Freitag, 17. April 2015

Bonn Agile Meetup - April 2015: Cynefin Framework

For our last meetup, I suggested we take a closer look at the Cynefin Framework. Perhaps you've heard about it, or maybe not, but this seems to be one of the big up and coming terms in the agile world, and it is also present in other communities as well (project management, DevOps, etc).

If you want to learn more about what the framework is, have a look at the resources below (and the resources they again link to). For this post, it suffices to say that the creator of the framework Dave Snowden, and I think it is a very generic, perspective/world-view framework, rather than one that tells you what do exactly.

I personally grew really curious when I read some agile coaches discussing the Cynefin course on a mailing list some months ago. So I set myself the goal of holding a brief intro to the framework at our own meetup, and started consuming as much info on Cynefin as I could:
And then I found some more:
And more by Liz Keogh:



So, after having heard through some of the podcast episodes many times (I needed to hear through them repeatedly before I started to grok the discussion), I put together an adaptation of a workshop I found described the webpages of Cognitive Edge, which is Snowden's company. You can sign up for free there to get at some of the resources. Unfortunately, they re-implemented their website right after the meetup took place, and now I can't log in there for some reason.

The workshop was pretty straight forward. We met in a bar and...

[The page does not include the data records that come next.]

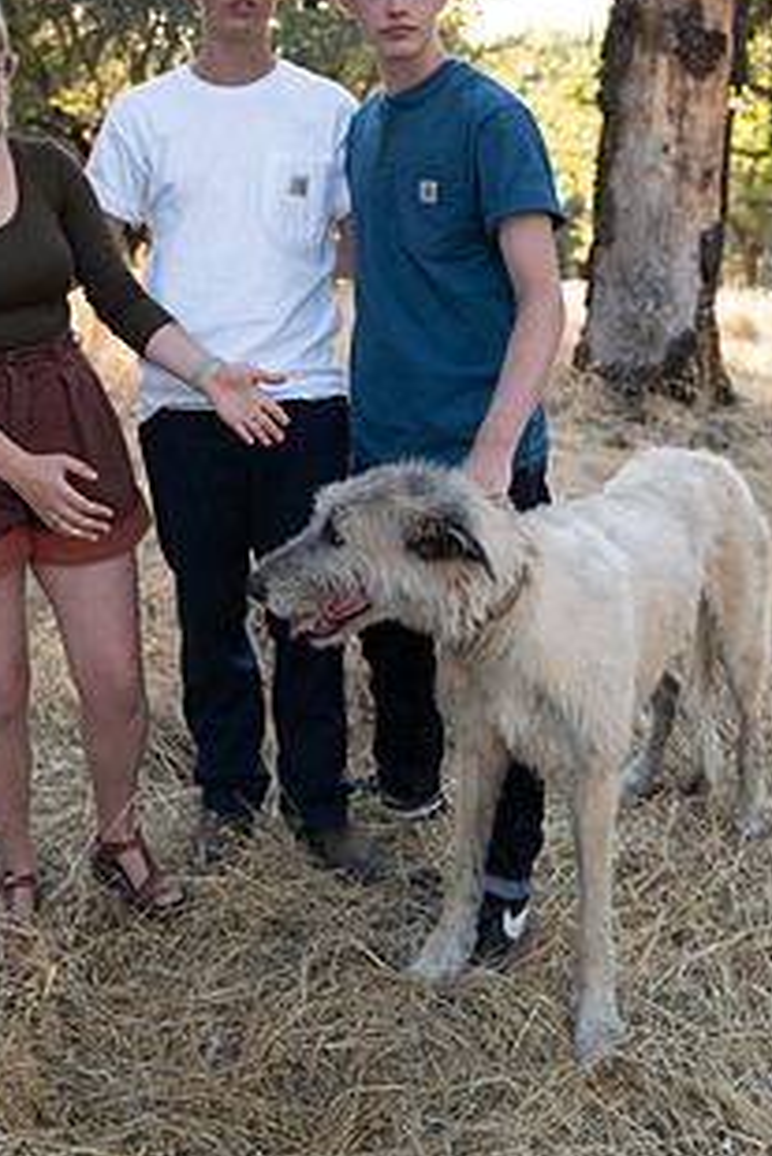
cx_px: 269
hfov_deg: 29.7
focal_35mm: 45
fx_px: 1446
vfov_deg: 42.9
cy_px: 365
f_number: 2.8
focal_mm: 31
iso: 250
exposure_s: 1/160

  • We split into 3 tables, each of which were going to roleplay being the managers of a small company. 
  • I set some context for the company (what kind of employees, what they produce, etc), but left most up to the imagination of the participants.
  • Each team of managers were instructed to discuss incoming "problems" they had to deal with, by placing them in the Cynefin framework's categories.
  • I started feeding the teams one by one, giving them a few minutes to discuss each one, before I gave them a new problem. I had prepared these problems up front, but as I didn't have any reference from Cognitive Edge, I just made some up - not really sure if they were well suited to the task. Some examples:
    • The company has been selected for a tax audit
    • Our product needs to get certified
    • The canteen food is horrible
    • A customer nearly died while using our product
    • Average employee sick days are "too high" (more than 10 a year)
    • We're introducing SAP in our production/ordering pipeline
  • The teams were told not to solve the problems, merely to place them in the Cynefin framework.
  • Each problem was noted down on a post it, placed on the table, and were decorated with two arrows:
    • red arrow -> which direction the problem is headed if we do nothing
    • green arrow- > which direction we want to manage the problem
  • After all the problems had been placed, we swapped around positions to hear how the other teams had categorized their own problems for some more discussion.

There wasn't really any correct answers for any of these, but I found it really interesting, and I guess that is one of the key goals of Cynefin, how the managers had to separate complicated problems from complex ones. It was also interesting to see how trying to see the problems from the various perspectives, different solutions would pop into my head.

The minus about using this fictional company, instead of using it in a real company, internally, is that the context was somewhat artificial. I hope nonetheless that we got some valuable practice in how to make use of the framework when we go back to our day-jobs.

I certainly have started seeing more things now in light of the Cynefin perspective, not so much in my job, but more when I look at why large companies and governments are having problems with their massive IT projects. I also see the same trend in education. It seems society as a whole is trying way to much to treat things as if they were in the complicated domain, when actually they should be dealt with as complex issues.

The other key learning for me was that an agile process like Scrum, operates by iterating on features moving us from complex into more ordered systems (by implementing "constraining" software). But sometimes, we actually want to shake things up a little, and move existing systems out of the ordered space, to see what things can be improved upon, and we don't really have a technique for that in our agile methods. All in all, I think Cynefin is a fresh breath of air into the agile community, which has been pretty stagnant the last years. Perhaps we could need a bit of chaos and complexity in our methods.